At least that’s what some people think. They’re the ones who think Brodeur, who has gotten to 400 wins at a younger age than anyone in the history of the game, isn’t as good a goalie as he says he is. They’re the ones who think the only reason he has done anything is because he plays behind the best defensive team of his generation.
The people who say this most frequently are fans of the Rangers, who still think their guy, Mike Richter, was better than Brodeur or anyone.
Part of the problem is style. Richter and Hasek were reflex goalies, guys who didn’t always play the angles perfectly and were dangerous to themselves when they tried to handle the puck, but who flopped and sprawled in the goal, stopping pucks with lightning flashes of gloves, stick, and skates.
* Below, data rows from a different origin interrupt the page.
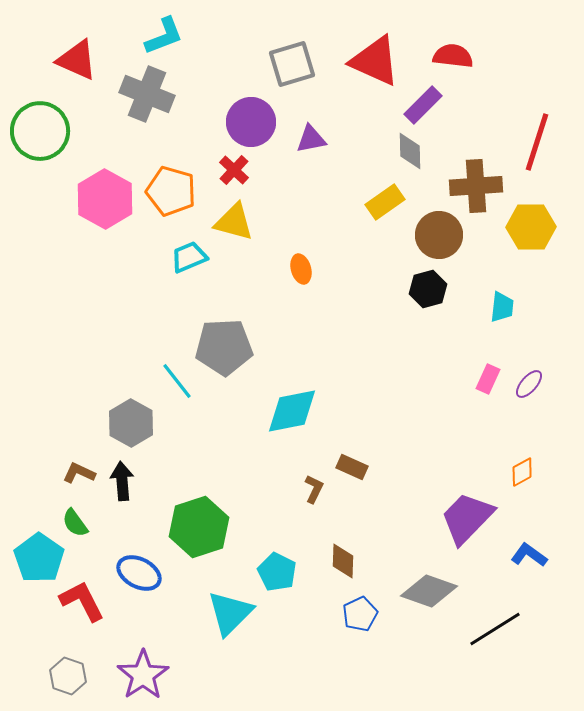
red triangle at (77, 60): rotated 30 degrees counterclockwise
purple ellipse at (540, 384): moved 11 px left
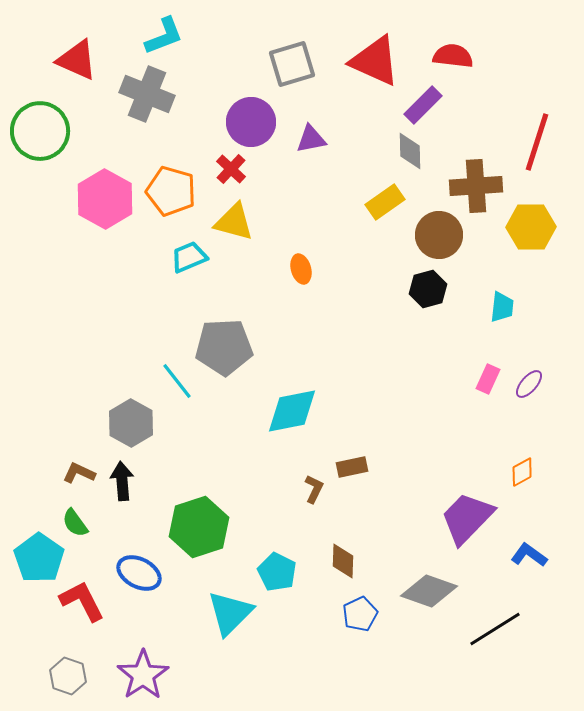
red cross at (234, 170): moved 3 px left, 1 px up
brown rectangle at (352, 467): rotated 36 degrees counterclockwise
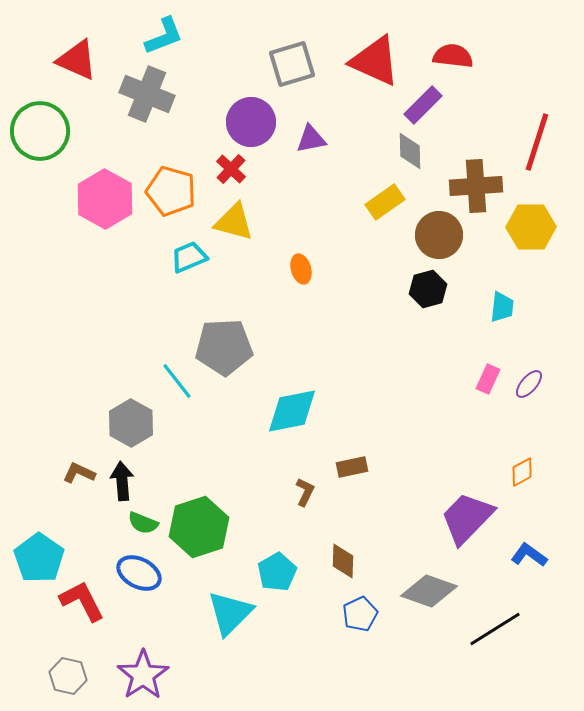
brown L-shape at (314, 489): moved 9 px left, 3 px down
green semicircle at (75, 523): moved 68 px right; rotated 32 degrees counterclockwise
cyan pentagon at (277, 572): rotated 15 degrees clockwise
gray hexagon at (68, 676): rotated 6 degrees counterclockwise
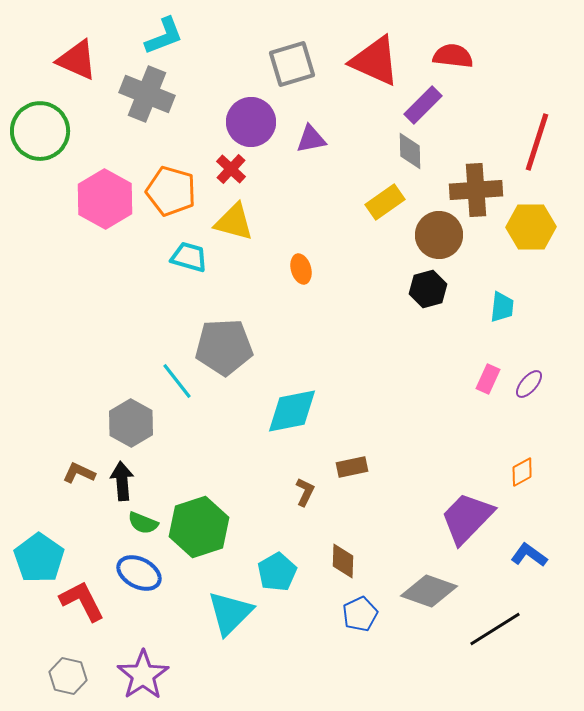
brown cross at (476, 186): moved 4 px down
cyan trapezoid at (189, 257): rotated 39 degrees clockwise
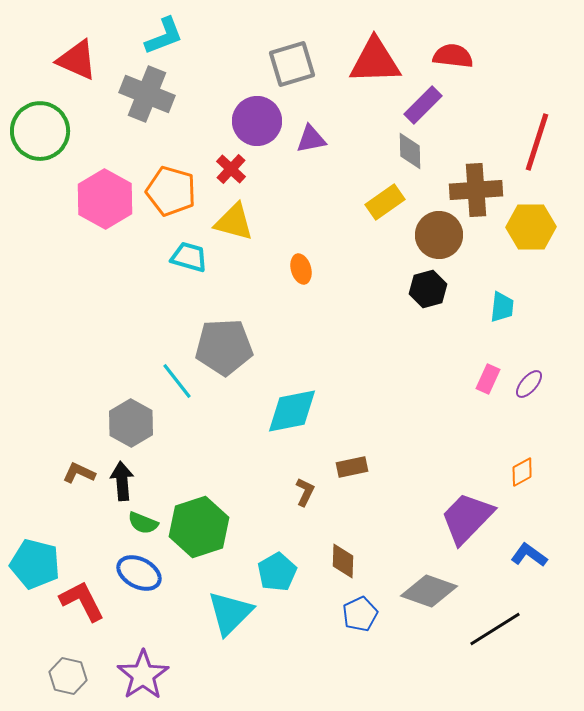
red triangle at (375, 61): rotated 26 degrees counterclockwise
purple circle at (251, 122): moved 6 px right, 1 px up
cyan pentagon at (39, 558): moved 4 px left, 6 px down; rotated 21 degrees counterclockwise
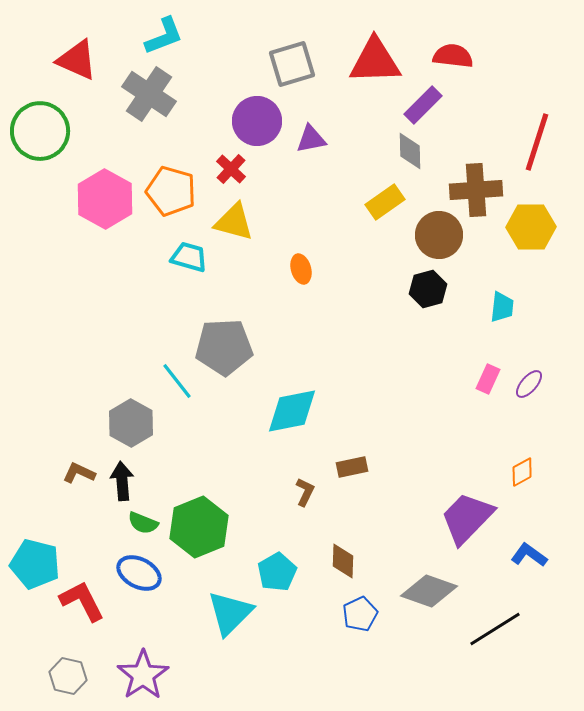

Brodeur’s problem is that he has always made it look a lot easier than guys like Richter and Hasek did. And he made it seem far less stressful than just about everyone else, including Roy, who was always talking to his goal posts and twitching his neck and otherwise acting as if he could explode in front of you on the ice at any moment.
But those other goalies live in fear. Like left tackles in football, they are motivated by the terror of failure. It’s not about beating the other guys, it’s about not getting beaten by them. They have nightmares about giving up soft goals. And if playing goal weren’t so much fun, they wouldn’t do it.
Brodeur has no fear. To him, playing goal isn’t life and death, and giving up a goal isn’t a reason to jump off a bridge, or, at a minimum, to drink every bar in town dry, as many old-time goalies viewed it.
He’s motivated by the thrill of stopping the other guys, not the fear of being beaten. Wins, he’s always said, are the most important stat a goalie has, and he’s gotten 400 of them at a younger age than anyone in history.
Others may be better reflex goalies and better at flopping and butterflying. But no one plays the position better than Brodeur. One of the reasons he is so successful is because he’s rarely out of position. He takes away the net, kicks rebounds into the corners and away from the front of the goal, and handles the puck better than any goalie alive. His greatness is born in technique and hard work.
In his 12 years, he’s already in the top 10 in career wins, playoff wins, playoff shutouts, regular season shutouts, and goals-against average. If he plays another seven years –- not unreasonable for a 31-year-old who shows no signs of slowing down, he’ll go out as the career leader in wins and shutouts. Three more shutouts in the playoffs will make him the all-time leader, and the only record that will be hard to get at is Patrick Roy’s 151 playoff wins, 68 more than Brodeur has.
But it’s not impossible. But to do it, he’s got to keep wining, and this year he has to do it without Stevens. This year, he has to prove that he really is what his statistics say he is -- the best in the game.